Niue, de apenas 2.000 habitantes, foi escolhida para abrigar entidade controladora de conglomerado

A permanência da sede do grupo empresarial ligado à companhia aérea Avianca em uma remota ilha de 2.000 habitantes no oceano Pacífico foi um dos motivos para a ordem de prisão preventiva dos irmãos Germán e José Efromovich na Operação Lava Jato, cumprida na última quarta-feira (19).

Segundo os procuradores da operação, os dois possuem uma “sofisticada e fraudulenta estrutura financeira internacional” para promover reiteradas fraudes contra credores e crimes de corrupção.

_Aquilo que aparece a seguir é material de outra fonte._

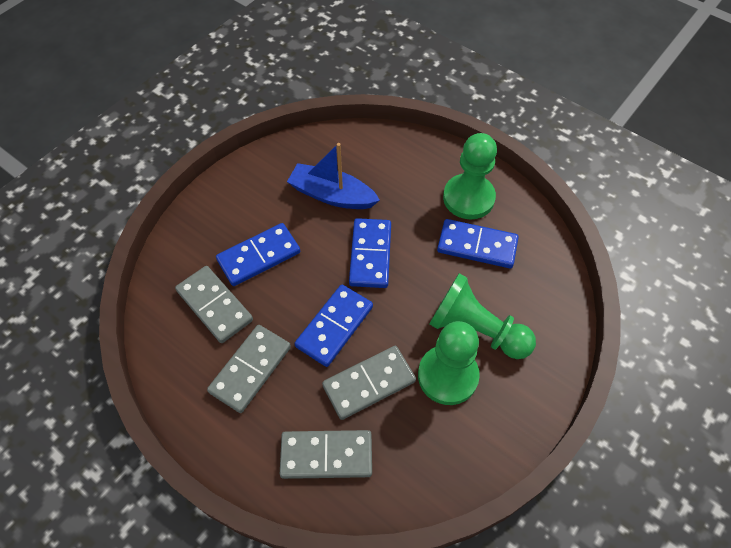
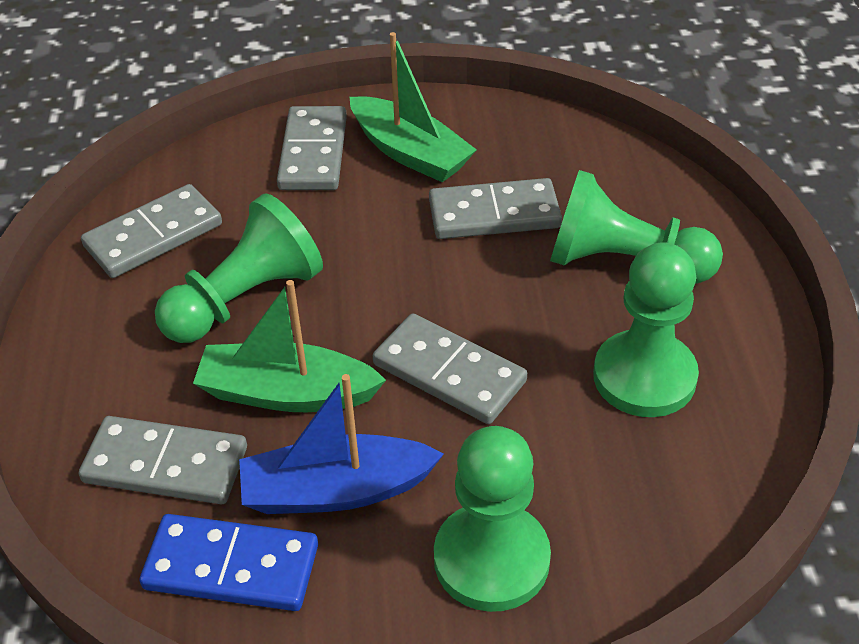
blue domino: 4 -> 1
green boat: 0 -> 2
green pawn: 3 -> 4
grey domino: 4 -> 5

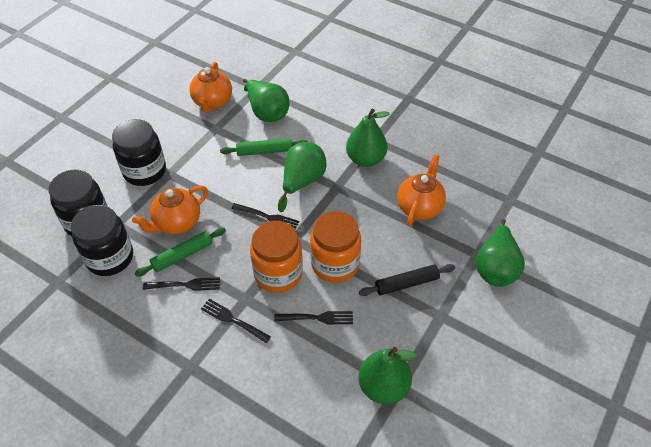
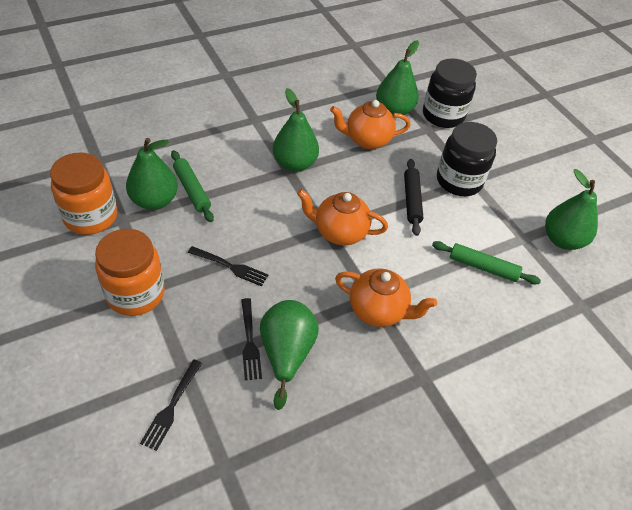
black fork: 4 -> 3
black jar: 3 -> 2

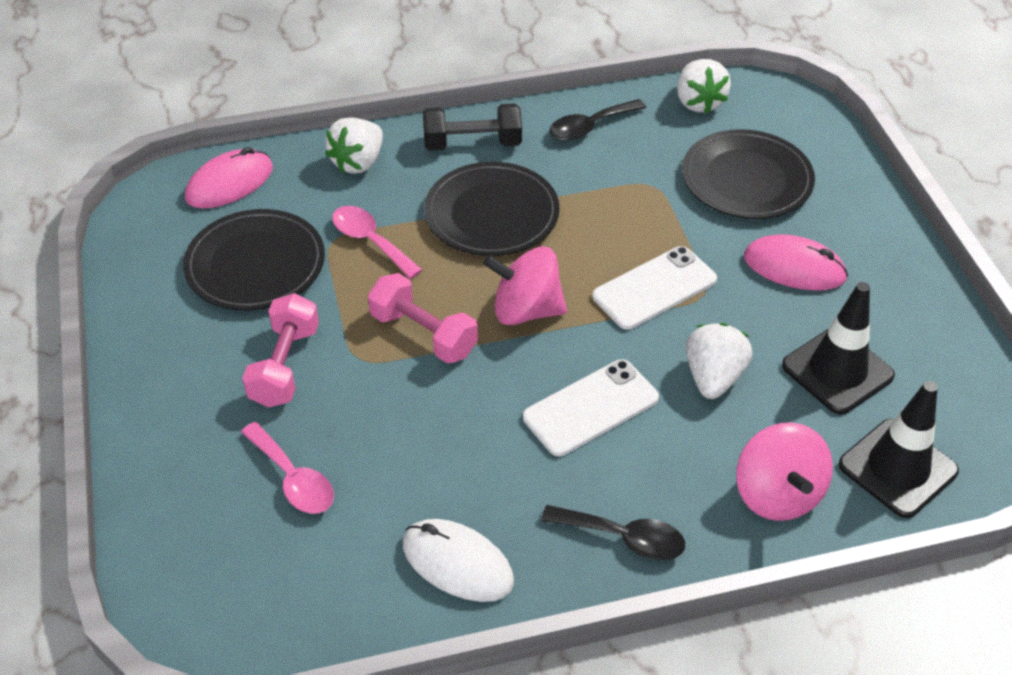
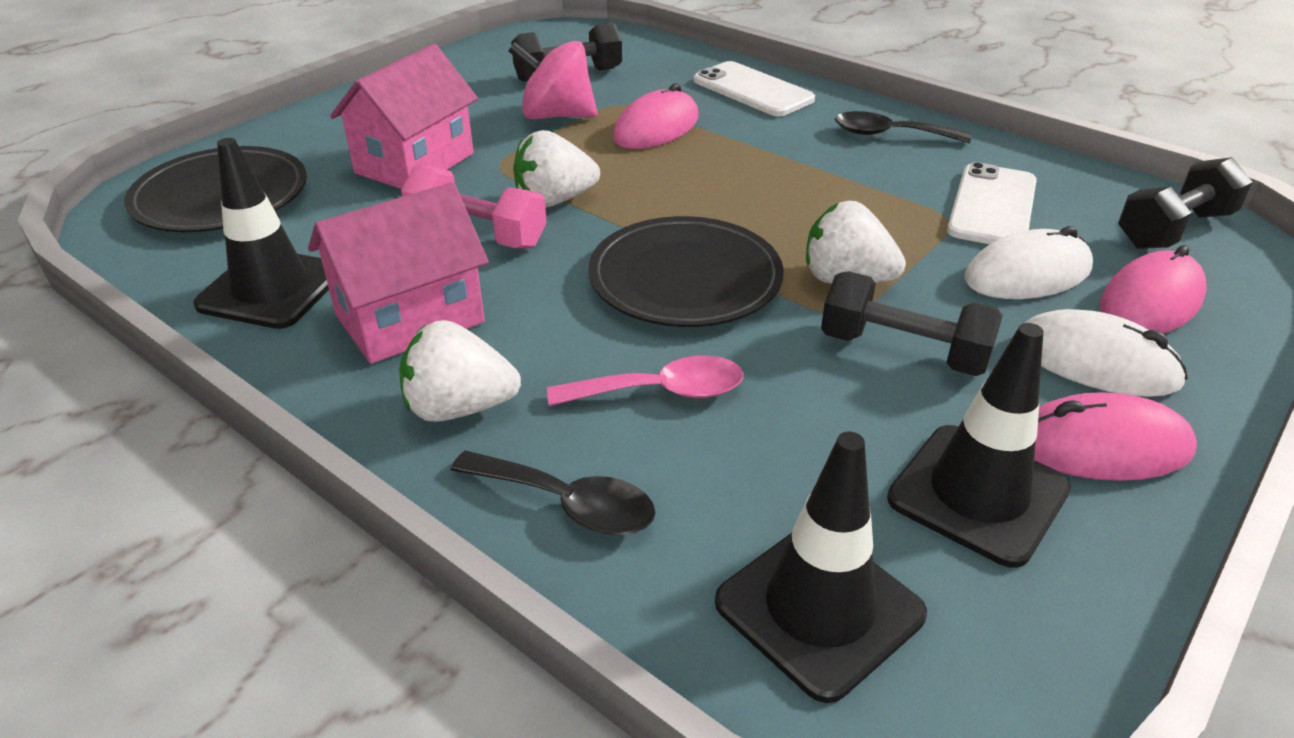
black dumbbell: 1 -> 3
black plate: 3 -> 2
black traffic cone: 2 -> 3
pink dumbbell: 2 -> 1
pink house: 0 -> 2
pink mouse: 2 -> 3
pink spinning top: 2 -> 1
pink spoon: 2 -> 1
white mouse: 1 -> 2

Os irmãos sócios da companhia aérea foram presos na 72ª fase da operação, sob suspeita de pagar propina para o ex-presidente da Transpetro (subsidiária da Petrobras para o transporte de combustíveis) Sérgio Machado, que também é ex-senador. Eles negam essas acusações.

A origem dessa etapa da Lava Jato está em contrato firmado pelo estaleiro Eisa, de Germán, com a estatal para a construção de quatro navios.

A posse de uma rede de empresas e contas no exterior foi mencionada em despacho da juíza Gabriela Hardt, da 13ª Vara Federal de Curitiba, como um fator que amplia a possibilidade de fuga ou “abrigo em outros países”.